* **Directions for this task**: Exactly reproduce the entries, dropping any pictures from your copy.

[Source records]
──────────

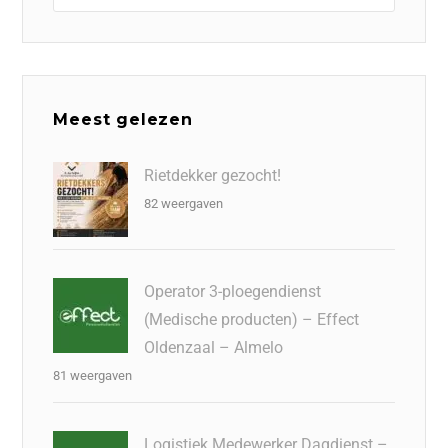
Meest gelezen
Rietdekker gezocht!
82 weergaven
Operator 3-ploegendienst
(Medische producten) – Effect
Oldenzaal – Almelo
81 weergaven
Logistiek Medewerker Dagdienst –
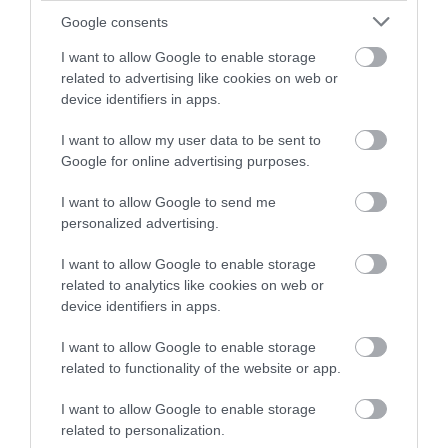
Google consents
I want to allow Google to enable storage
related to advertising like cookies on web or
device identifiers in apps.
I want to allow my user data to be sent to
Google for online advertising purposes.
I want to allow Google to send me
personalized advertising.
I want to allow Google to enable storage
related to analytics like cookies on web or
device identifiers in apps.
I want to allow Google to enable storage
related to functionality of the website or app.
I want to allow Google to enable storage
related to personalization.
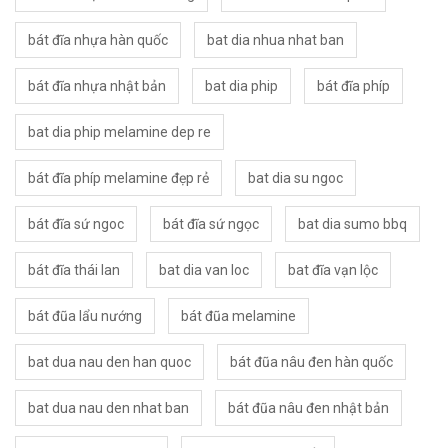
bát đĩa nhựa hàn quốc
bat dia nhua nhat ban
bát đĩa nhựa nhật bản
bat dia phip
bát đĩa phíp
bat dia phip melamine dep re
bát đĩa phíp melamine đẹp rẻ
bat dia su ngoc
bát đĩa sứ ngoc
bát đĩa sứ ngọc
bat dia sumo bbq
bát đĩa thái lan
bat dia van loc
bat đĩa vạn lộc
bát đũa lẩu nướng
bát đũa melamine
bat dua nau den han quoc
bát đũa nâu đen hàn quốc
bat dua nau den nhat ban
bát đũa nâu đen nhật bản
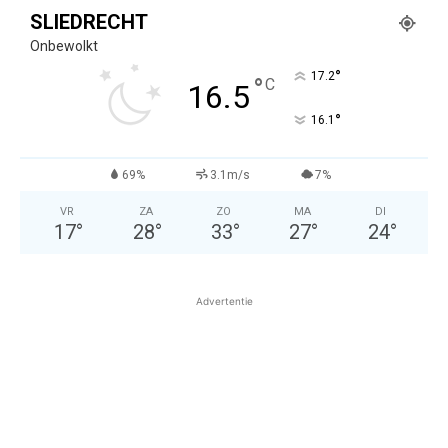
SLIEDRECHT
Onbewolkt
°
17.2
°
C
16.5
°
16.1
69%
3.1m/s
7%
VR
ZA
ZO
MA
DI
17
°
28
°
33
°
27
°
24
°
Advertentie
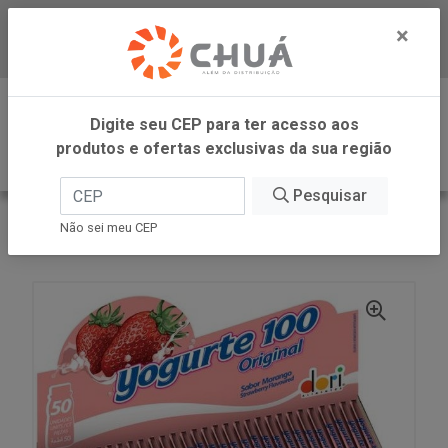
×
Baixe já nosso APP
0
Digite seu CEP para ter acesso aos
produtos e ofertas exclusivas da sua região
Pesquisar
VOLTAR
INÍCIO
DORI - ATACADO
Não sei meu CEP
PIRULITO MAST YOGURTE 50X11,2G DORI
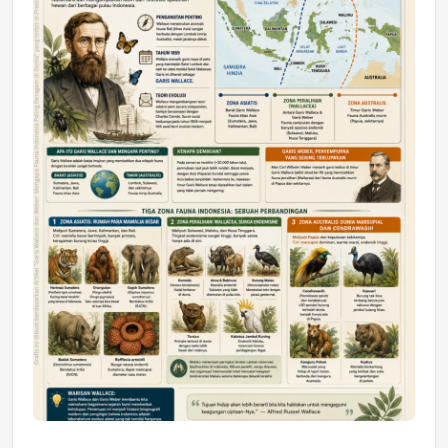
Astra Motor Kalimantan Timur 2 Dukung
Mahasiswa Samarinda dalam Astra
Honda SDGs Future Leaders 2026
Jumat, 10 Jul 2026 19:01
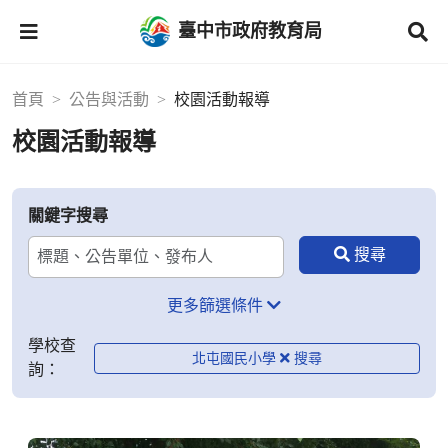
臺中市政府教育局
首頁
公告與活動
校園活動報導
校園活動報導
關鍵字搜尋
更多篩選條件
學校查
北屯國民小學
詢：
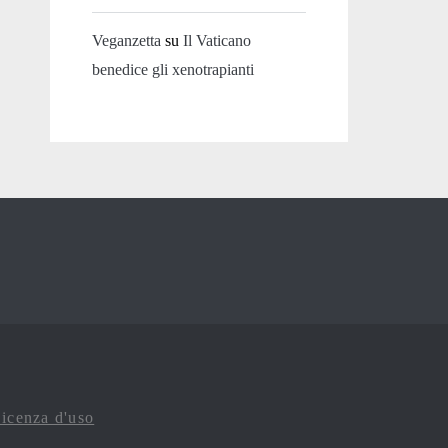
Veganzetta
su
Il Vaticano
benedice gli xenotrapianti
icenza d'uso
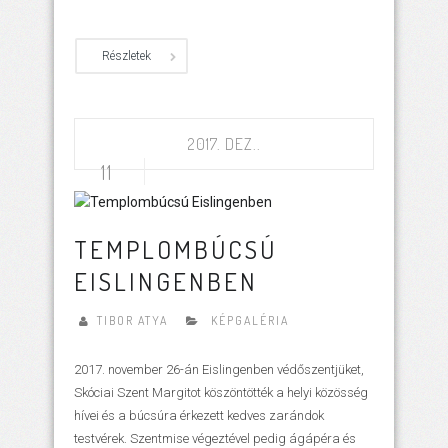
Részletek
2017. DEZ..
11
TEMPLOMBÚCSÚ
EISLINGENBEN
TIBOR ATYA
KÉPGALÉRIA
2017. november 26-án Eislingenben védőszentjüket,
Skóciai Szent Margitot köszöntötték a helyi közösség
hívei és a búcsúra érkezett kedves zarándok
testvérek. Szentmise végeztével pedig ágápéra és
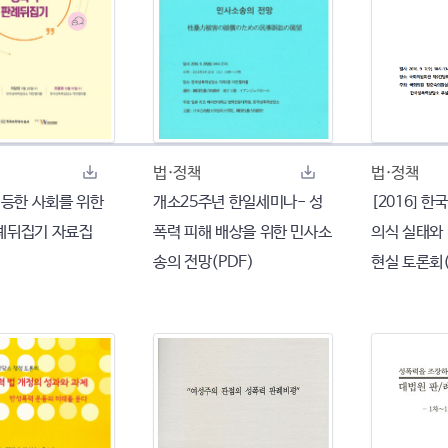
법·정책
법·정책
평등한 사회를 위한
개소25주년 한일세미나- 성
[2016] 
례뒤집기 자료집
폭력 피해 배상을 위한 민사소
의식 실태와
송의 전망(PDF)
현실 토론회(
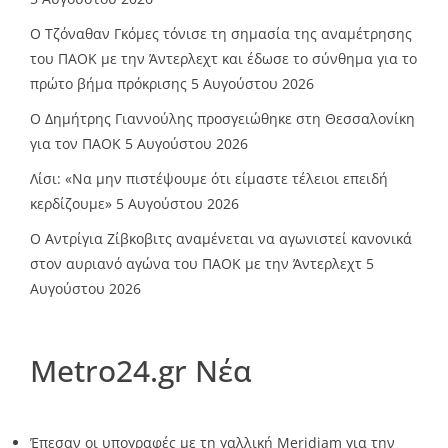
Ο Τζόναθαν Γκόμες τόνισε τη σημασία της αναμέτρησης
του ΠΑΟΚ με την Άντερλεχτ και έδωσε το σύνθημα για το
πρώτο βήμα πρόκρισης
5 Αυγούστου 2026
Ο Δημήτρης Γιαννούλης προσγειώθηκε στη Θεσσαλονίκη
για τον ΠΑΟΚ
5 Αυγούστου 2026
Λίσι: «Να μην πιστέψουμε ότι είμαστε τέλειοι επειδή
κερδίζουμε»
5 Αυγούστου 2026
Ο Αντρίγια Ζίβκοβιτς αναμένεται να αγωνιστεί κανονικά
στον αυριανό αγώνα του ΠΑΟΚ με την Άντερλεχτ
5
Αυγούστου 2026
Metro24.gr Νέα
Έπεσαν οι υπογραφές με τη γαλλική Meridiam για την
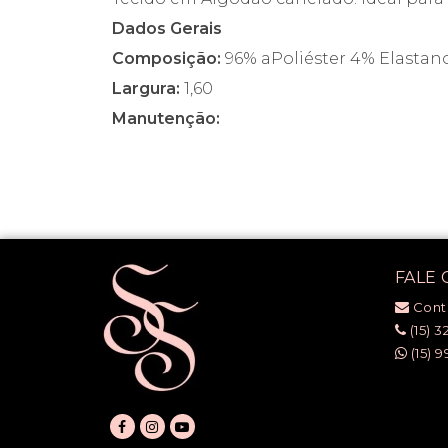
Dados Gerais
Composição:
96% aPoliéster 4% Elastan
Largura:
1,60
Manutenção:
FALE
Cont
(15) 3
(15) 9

──────────

* **Response to the task**:
Meest gelezen
Rietdekker gezocht!
82 weergaven
Operator 3-ploegendienst
(Medische producten) – Effect
Oldenzaal – Almelo
81 weergaven
Logistiek Medewerker Dagdienst –
Google consents
I want to allow Google to enable storage
related to advertising like cookies on web or
device identifiers in apps.
I want to allow my user data to be sent to
Google for online advertising purposes.
I want to allow Google to send me
personalized advertising.
I want to allow Google to enable storage
related to analytics like cookies on web or
device identifiers in apps.
I want to allow Google to enable storage
related to functionality of the website or app.
I want to allow Google to enable storage
related to personalization.
bát đĩa nhựa hàn quốc
bat dia nhua nhat ban
bát đĩa nhựa nhật bản
bat dia phip
bát đĩa phíp
bat dia phip melamine dep re
bát đĩa phíp melamine đẹp rẻ
bat dia su ngoc
bát đĩa sứ ngoc
bát đĩa sứ ngọc
bat dia sumo bbq
bát đĩa thái lan
bat dia van loc
bat đĩa vạn lộc
bát đũa lẩu nướng
bát đũa melamine
bat dua nau den han quoc
bát đũa nâu đen hàn quốc
bat dua nau den nhat ban
bát đũa nâu đen nhật bản
SLIEDRECHT
Onbewolkt
°
17.2
°
C
16.5
°
16.1
69%
3.1m/s
7%
VR
ZA
ZO
MA
DI
17
°
28
°
33
°
27
°
24
°
Advertentie
×
Baixe já nosso APP
0
Digite seu CEP para ter acesso aos
produtos e ofertas exclusivas da sua região
Pesquisar
VOLTAR
INÍCIO
DORI - ATACADO
Não sei meu CEP
PIRULITO MAST YOGURTE 50X11,2G DORI
Astra Motor Kalimantan Timur 2 Dukung
Mahasiswa Samarinda dalam Astra
Honda SDGs Future Leaders 2026
Jumat, 10 Jul 2026 19:01
臺中市政府教育局
首頁
公告與活動
校園活動報導
校園活動報導
關鍵字搜尋
更多篩選條件
學校查
北屯國民小學
詢：
Veganzetta
su
Il Vaticano
benedice gli xenotrapianti
icenza d'uso
Részletek
2017. DEZ..
11
TEMPLOMBÚCSÚ
EISLINGENBEN
TIBOR ATYA
KÉPGALÉRIA
2017. november 26-án Eislingenben védőszentjüket,
Skóciai Szent Margitot köszöntötték a helyi közösség
hívei és a búcsúra érkezett kedves zarándok
testvérek. Szentmise végeztével pedig ágápéra és
법·정책
법·정책
평등한 사회를 위한
개소25주년 한일세미나- 성
[2016] 
례뒤집기 자료집
폭력 피해 배상을 위한 민사소
의식 실태와
송의 전망(PDF)
현실 토론회(
Ο Τζόναθαν Γκόμες τόνισε τη σημασία της αναμέτρησης
του ΠΑΟΚ με την Άντερλεχτ και έδωσε το σύνθημα για το
πρώτο βήμα πρόκρισης
5 Αυγούστου 2026
Ο Δημήτρης Γιαννούλης προσγειώθηκε στη Θεσσαλονίκη
για τον ΠΑΟΚ
5 Αυγούστου 2026
Λίσι: «Να μην πιστέψουμε ότι είμαστε τέλειοι επειδή
κερδίζουμε»
5 Αυγούστου 2026
Ο Αντρίγια Ζίβκοβιτς αναμένεται να αγωνιστεί κανονικά
στον αυριανό αγώνα του ΠΑΟΚ με την Άντερλεχτ
5
Αυγούστου 2026
Metro24.gr Νέα
Έπεσαν οι υπογραφές με τη γαλλική Meridiam για την
Dados Gerais
Composição:
96% aPoliéster 4% Elastan
Largura:
1,60
Manutenção:
FALE
Cont
(15) 3
(15) 9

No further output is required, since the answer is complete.